AH: From the beginning I wanted everything that the audience saw to be a manifestation of his psychological state. There’s an oddness to the tower. There’s no one else living there, but sometimes when you live in a tower block, sometimes you do feel like you’re the only person on that block. I wanted it to always be playing with what’s real and what may not be real. He’s always looking at something. There’s something calling him from the distance, it’s within reach but he can’t quite close that distance or engage with it.
LG: Without going too deep into spoiler territory, let’s touch on the ending for a moment.

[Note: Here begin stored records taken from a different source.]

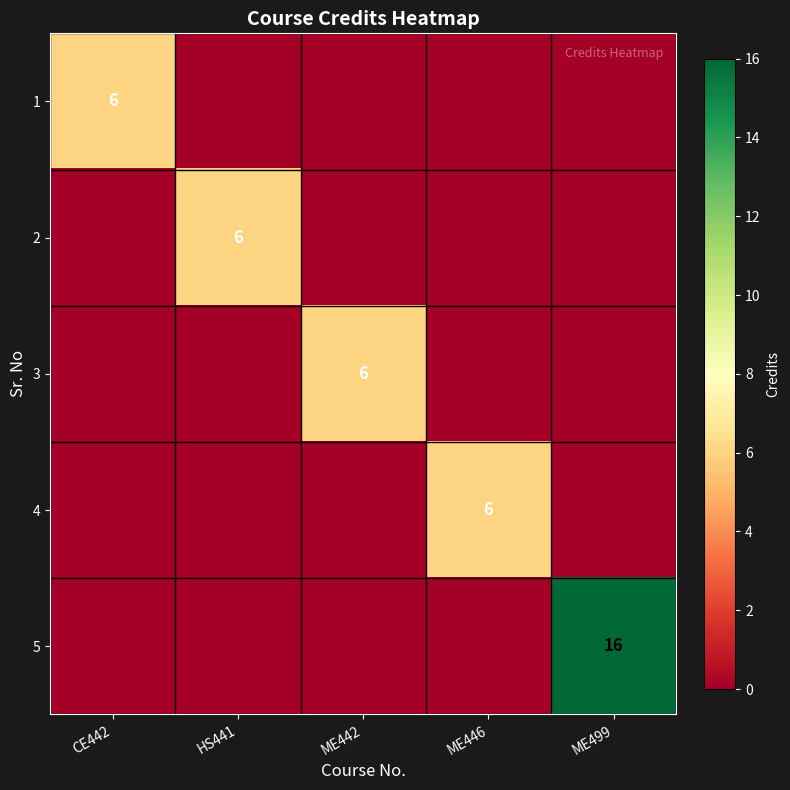

What is the average value of the 5 series?

3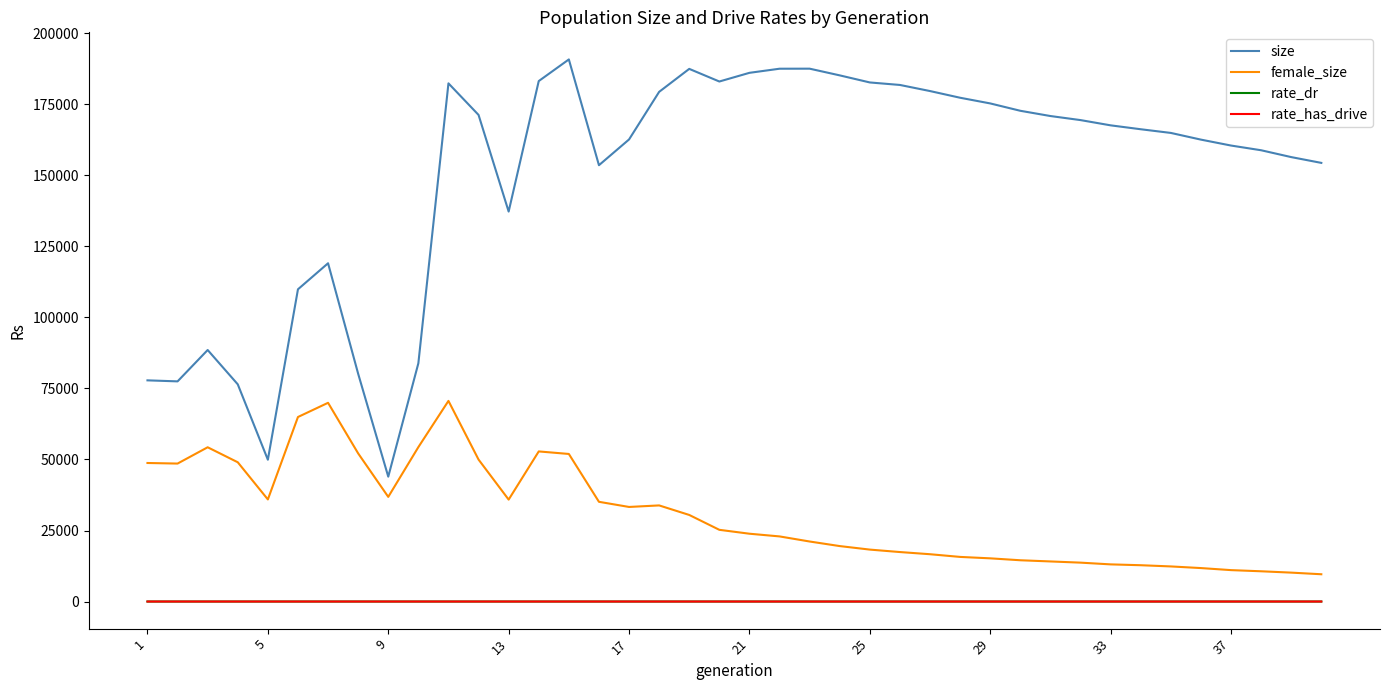

What is the greatest value displayed?

190807.0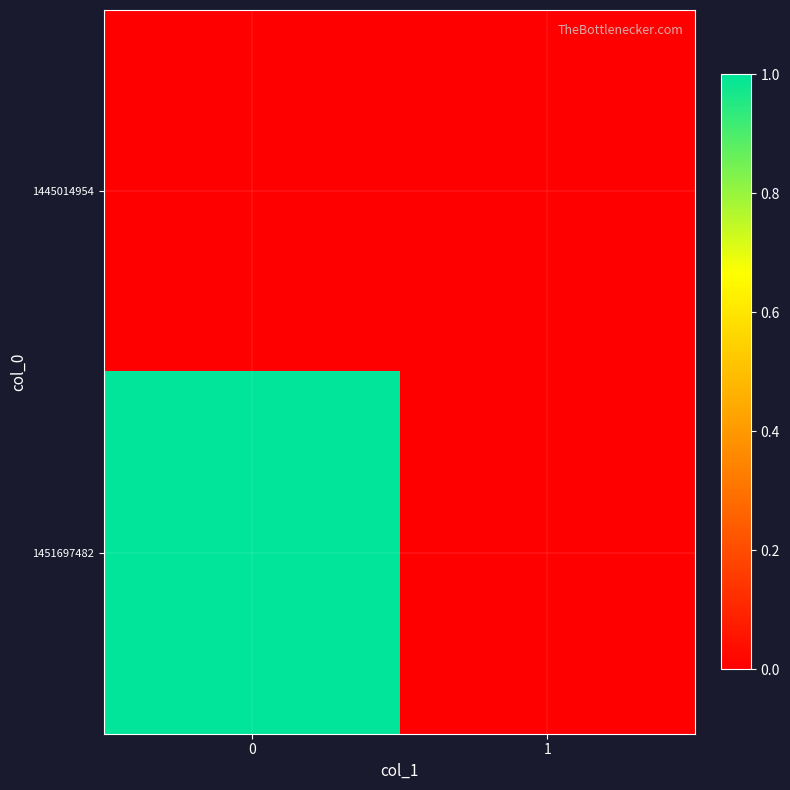

What is the maximum value shown in the chart?

1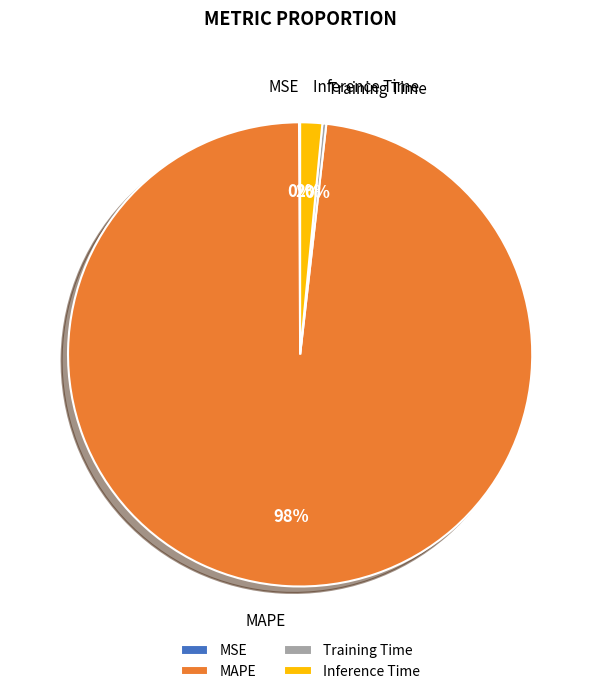

What percentage is the Inference Time slice, to the nearest percent?

2%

AH: I don’t like a simplified emotion at the end of a film. There’s a world in which you could imagine this story happening and it would have a very happy ending. There were conversations about that ending, but it was keeping everything too grounded. And I needed it to become something transcendent. Growing up, I never thought that the love that I might have for another man could ever be possible.o I wanted to end this film with a grand statement on what that love could mean, but not just my own personal relationship with queer love, but the love I feel for my parents, and the people that I’ve lost throughout my life. My grandmother’s been dead for thirty years, but I still feel love for her with the same intensity, maybe even more so. It’s a clumsy cliche, but stars die and we see the light for millions of years. Have you seen Altered States by Ken Russell? Batshit ending, magnificent and cheesy, but there’s something truthful about it. I approached the ending here with the same energy. I want you to feel discombobulated in order to feel more of an alchemy of emotion, because that is what grief and love bring out of us. But it hopefully brings a realisation of just how immense that love was, and still is.